But it is probably one of the more thoughtful movies I have seen in sometime about a real and growing problem in the world. People need family. What happens when for some reason or another you don't have one?
It is not a preachy movie or one with a "message" (much less The MESSAGE) but does present a solution that some people in Japan are using to fill the void.
Thanks. Rental Family is on my potential list; based on your recommendation, I’ll definitely go see it.
Hamnet is getting good reviews. I think I’ll see that one as well.
I’ve been pretty quiet on the movie ping list this year because the really good, “conservative” movies (broadly defined) that I’ve seen this year are indie character dramas that never register a pulse on FR.
But for those who can handle a quiet, introspective character drama with no toxic characters, everyone treating everyone else with care and respect, nothing freakish and with the drama coming from higher order questions (you know: boring stuff like death, loss/divorce, regret, finding the grace to forgive and the courage to move on, etc.), I will recommend The Friend, The Ballad of Wallis Island, Sentimental Value (squarely in the great Scandinavian tradition of “how can we depress you more than you already are”) and A Big, Bold Beautiful Journey (which is being poorly reviewed because of the toxicity of so many viewers and critics). So ... if you like Serenity Prayer movies, there are several good ones out there. All those I mention here were released this year.
Nouvelle Vague is a refreshingly old-fashioned, throwback film.
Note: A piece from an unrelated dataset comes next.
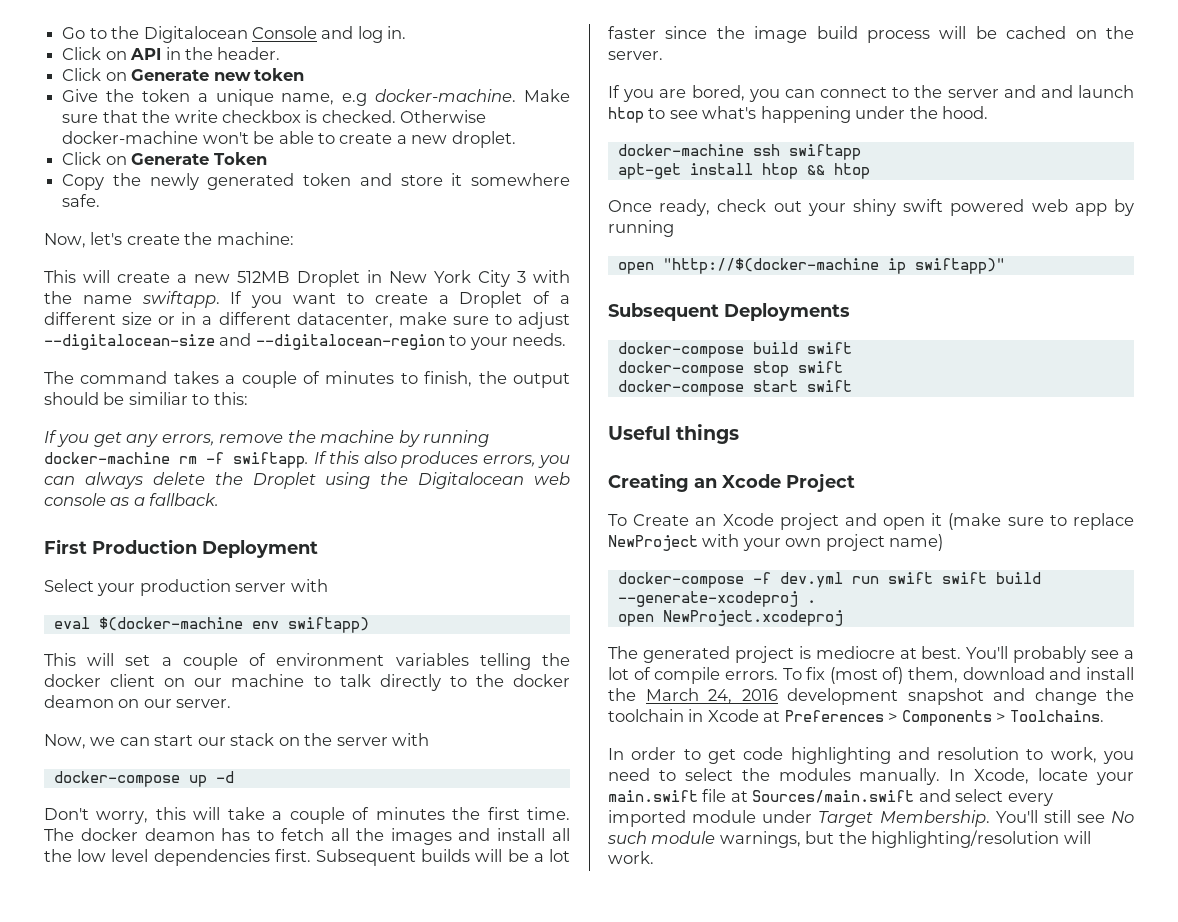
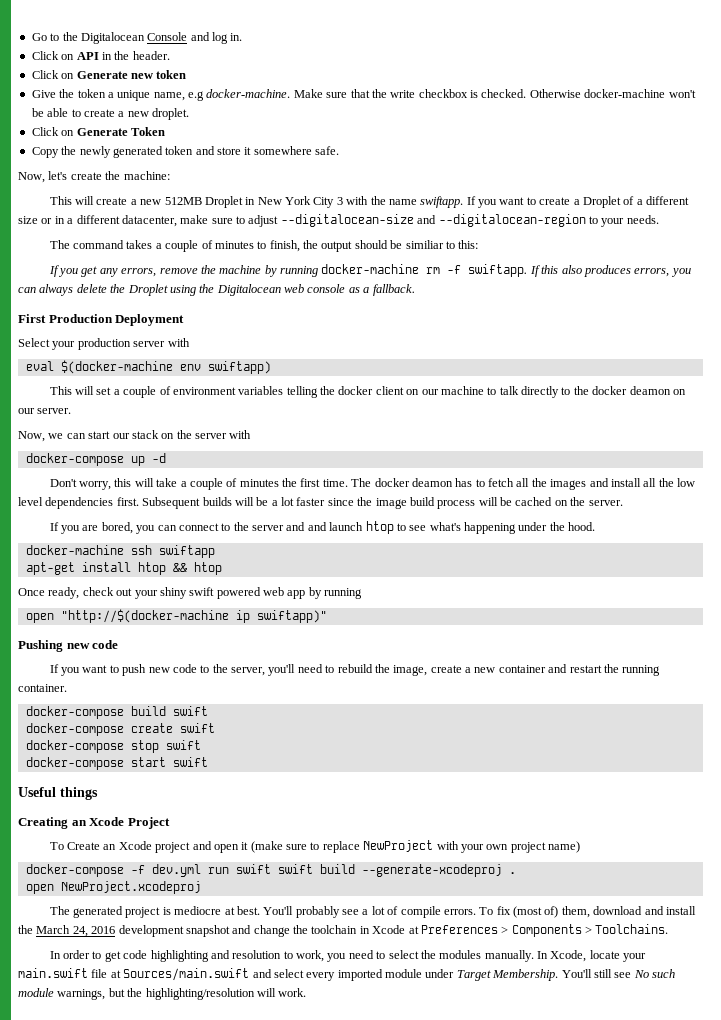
[608,303,850,321] Subsequent Deployments -> [18,640,119,652] [49,664,661,676] [18,684,67,692] Pushing new code // If you want to push new code to the server, you'll need to rebuild the image, create a new container and restart the running container.
(852, 348) none -> [25,723,215,736] // docker-compose create swift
It is totally apolitical, and a lot of it is funny in a subtle, understated way.
And I have high hopes for Good Luck, Have Fun, Don’t Die, which is supposed to hit the theaters February 13. This is a near future dystopian sci-fi comedy/action/drama/horror mashup about a man from the future who arrives late at night in a Norm’s Diner in LA to recruit an unlikely team of ad hoc absurdist operatives for a desperate, urgent mission to save humanity from a rogue AI ... with the job requiring them to cover a deadly six blocks of LA in the dead of night through escalating perils, and it must be done in the next couple of hours. Not all will survive. The man from the future knows this because there is a time loop involved, and this is his 118th attempt. And on this night, a couple of things will be different.
Based on two festival screenings, it’s said to be fast, crazy, wildly original, funny, and it’s a relatively low budget indie film because (I’m told) all of the major studios were scared off by some surprisingly dark subplots, which the film somehow makes hilariously funny.
Does anyone else have anything to suggest?